- What the task asks -
Your job with the data below is to output exactly the lines from the one holding "### Database Growth" down to the one holding "- Show what will execute before saving", both included, and no others.

- Information supplied -
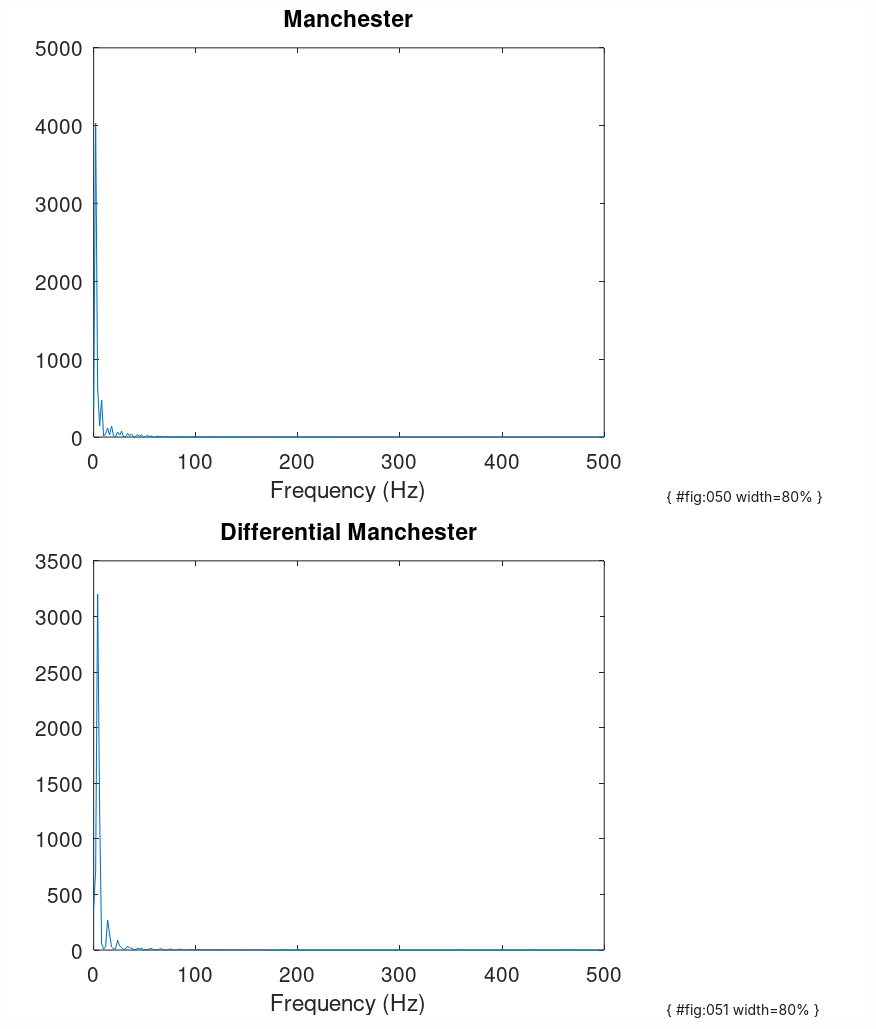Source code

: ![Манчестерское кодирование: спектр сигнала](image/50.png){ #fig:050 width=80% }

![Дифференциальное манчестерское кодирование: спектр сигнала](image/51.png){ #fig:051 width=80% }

--

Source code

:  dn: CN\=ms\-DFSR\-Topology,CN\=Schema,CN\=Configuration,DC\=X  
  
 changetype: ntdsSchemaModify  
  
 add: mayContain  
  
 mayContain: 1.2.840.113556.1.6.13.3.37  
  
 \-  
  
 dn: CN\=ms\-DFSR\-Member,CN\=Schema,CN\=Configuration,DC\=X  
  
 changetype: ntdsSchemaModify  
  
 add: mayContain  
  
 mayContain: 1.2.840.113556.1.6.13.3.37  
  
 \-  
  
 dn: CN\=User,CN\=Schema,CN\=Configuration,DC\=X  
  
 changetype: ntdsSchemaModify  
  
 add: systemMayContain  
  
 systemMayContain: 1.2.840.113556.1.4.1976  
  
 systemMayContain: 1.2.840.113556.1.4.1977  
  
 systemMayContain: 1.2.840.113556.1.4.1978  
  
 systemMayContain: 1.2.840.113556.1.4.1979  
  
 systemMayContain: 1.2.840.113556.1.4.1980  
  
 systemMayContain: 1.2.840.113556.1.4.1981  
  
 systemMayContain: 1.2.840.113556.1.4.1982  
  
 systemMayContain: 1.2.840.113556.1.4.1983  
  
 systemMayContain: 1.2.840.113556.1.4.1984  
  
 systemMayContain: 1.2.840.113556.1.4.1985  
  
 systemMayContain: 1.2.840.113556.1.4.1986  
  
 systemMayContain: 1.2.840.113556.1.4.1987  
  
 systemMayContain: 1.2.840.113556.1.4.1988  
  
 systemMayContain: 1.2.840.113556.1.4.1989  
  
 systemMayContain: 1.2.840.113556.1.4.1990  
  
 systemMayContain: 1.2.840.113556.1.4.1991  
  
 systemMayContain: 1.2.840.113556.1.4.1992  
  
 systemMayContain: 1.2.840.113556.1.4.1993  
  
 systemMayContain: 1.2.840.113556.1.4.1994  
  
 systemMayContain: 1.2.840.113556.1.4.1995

---

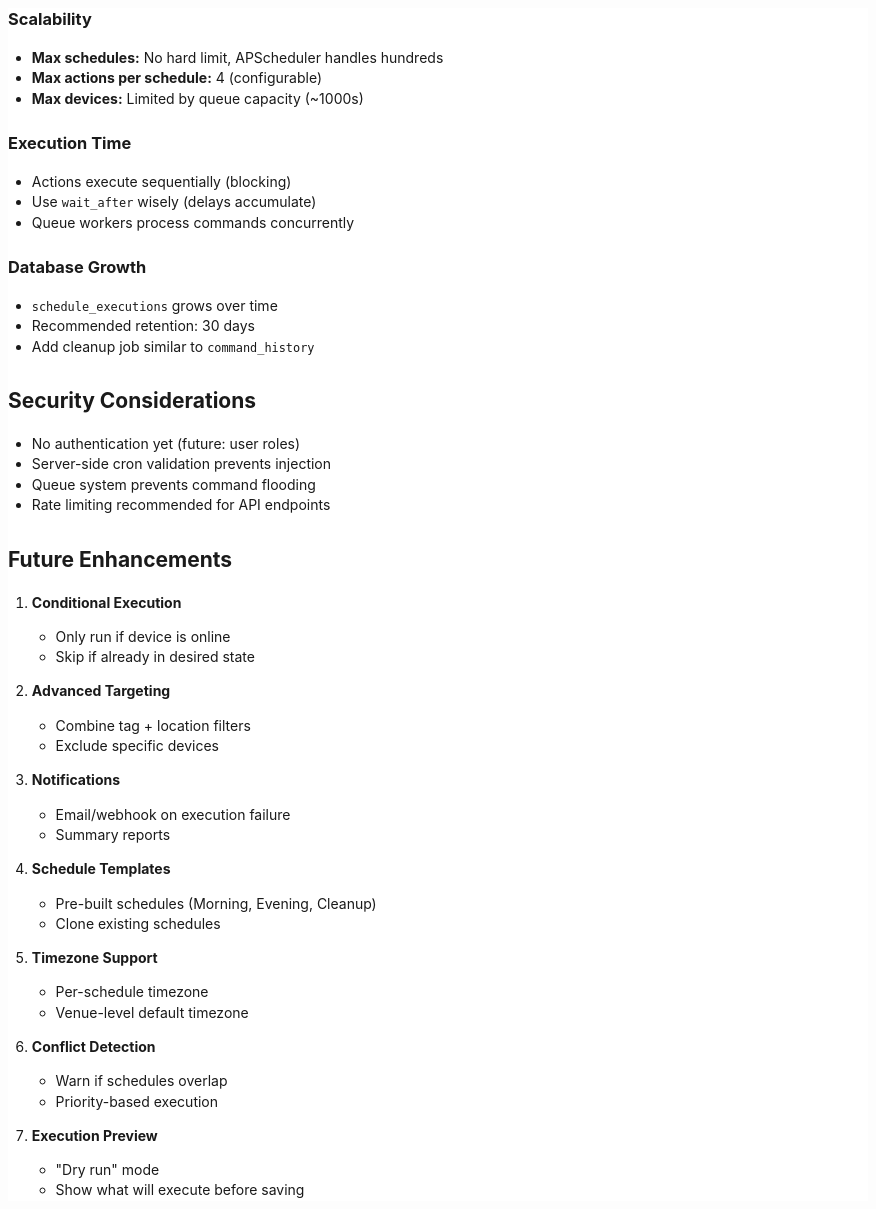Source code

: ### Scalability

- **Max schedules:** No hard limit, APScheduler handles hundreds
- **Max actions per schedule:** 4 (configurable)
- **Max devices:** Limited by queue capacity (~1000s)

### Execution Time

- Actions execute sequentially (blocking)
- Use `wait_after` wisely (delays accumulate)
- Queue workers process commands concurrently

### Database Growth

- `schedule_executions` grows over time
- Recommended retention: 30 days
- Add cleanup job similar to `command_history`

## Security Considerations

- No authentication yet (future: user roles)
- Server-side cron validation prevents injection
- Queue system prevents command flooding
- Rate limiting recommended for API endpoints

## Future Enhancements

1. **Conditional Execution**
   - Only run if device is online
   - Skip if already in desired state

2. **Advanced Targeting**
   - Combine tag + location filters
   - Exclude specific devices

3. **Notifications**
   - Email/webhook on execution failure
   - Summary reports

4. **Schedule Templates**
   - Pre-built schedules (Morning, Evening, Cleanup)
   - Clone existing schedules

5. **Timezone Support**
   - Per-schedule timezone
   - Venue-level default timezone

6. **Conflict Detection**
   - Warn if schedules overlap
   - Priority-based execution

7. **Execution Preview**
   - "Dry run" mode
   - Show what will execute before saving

- Finished exercise -
### Database Growth

- `schedule_executions` grows over time
- Recommended retention: 30 days
- Add cleanup job similar to `command_history`

## Security Considerations

- No authentication yet (future: user roles)
- Server-side cron validation prevents injection
- Queue system prevents command flooding
- Rate limiting recommended for API endpoints

## Future Enhancements

1. **Conditional Execution**
   - Only run if device is online
   - Skip if already in desired state

2. **Advanced Targeting**
   - Combine tag + location filters
   - Exclude specific devices

3. **Notifications**
   - Email/webhook on execution failure
   - Summary reports

4. **Schedule Templates**
   - Pre-built schedules (Morning, Evening, Cleanup)
   - Clone existing schedules

5. **Timezone Support**
   - Per-schedule timezone
   - Venue-level default timezone

6. **Conflict Detection**
   - Warn if schedules overlap
   - Priority-based execution

7. **Execution Preview**
   - "Dry run" mode
   - Show what will execute before saving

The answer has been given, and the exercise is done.